Task: Repeat verbatim the lines of the data below, beginning with the line containing "<p>।।1.13।।तत्पश्चात् शंख, नगारे, ढोल" and continuing to the end.

Given records:
◇ ◇ ◇ ◇ ◇
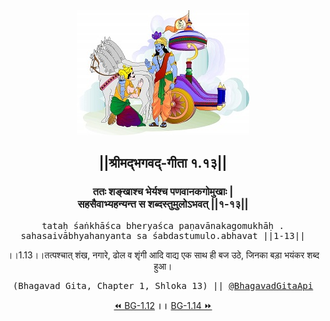 <center><img src="../../asset/BG.png" alt="#API #bhagavadgitaapi #slok #nodejs #js #api #gitaapi #krishna #hinduism #vedic #ISKCON #shreemadbhagavadgita #technology"/>
<h2>||श्रीमद्‍भगवद्‍-गीता १.१३||</h2>
<h3>ततः शङ्खाश्च भेर्यश्च पणवानकगोमुखाः |<br/>सहसैवाभ्यहन्यन्त स शब्दस्तुमुलोऽभवत् ||१-१३||</h3>
<pre>tataḥ śaṅkhāśca bheryaśca paṇavānakagomukhāḥ .<br/>sahasaivābhyahanyanta sa śabdastumulo.abhavat ||1-13||</pre>
<p>।।1.13।।तत्पश्चात् शंख, नगारे, ढोल व शृंगी आदि वाद्य एक साथ ही बज उठे, जिनका बड़ा भयंकर शब्द हुआ।</p>
<pre>(Bhagavad Gita, Chapter 1, Shloka 13) || <a href="https://twitter.com/bhagavadgitaapi">@BhagavadGitaApi</a></pre><a href="../../1/12">⏪  BG-1.12</a><b>        ।।        </b><a href="../../1/14">BG-1.14  ⏩</a></center>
◇ ◇ ◇ ◇ ◇
Answer to this problem:
<p>।।1.13।।तत्पश्चात् शंख, नगारे, ढोल व शृंगी आदि वाद्य एक साथ ही बज उठे, जिनका बड़ा भयंकर शब्द हुआ।</p>
<pre>(Bhagavad Gita, Chapter 1, Shloka 13) || <a href="https://twitter.com/bhagavadgitaapi">@BhagavadGitaApi</a></pre><a href="../../1/12">⏪  BG-1.12</a><b>        ।।        </b><a href="../../1/14">BG-1.14  ⏩</a></center>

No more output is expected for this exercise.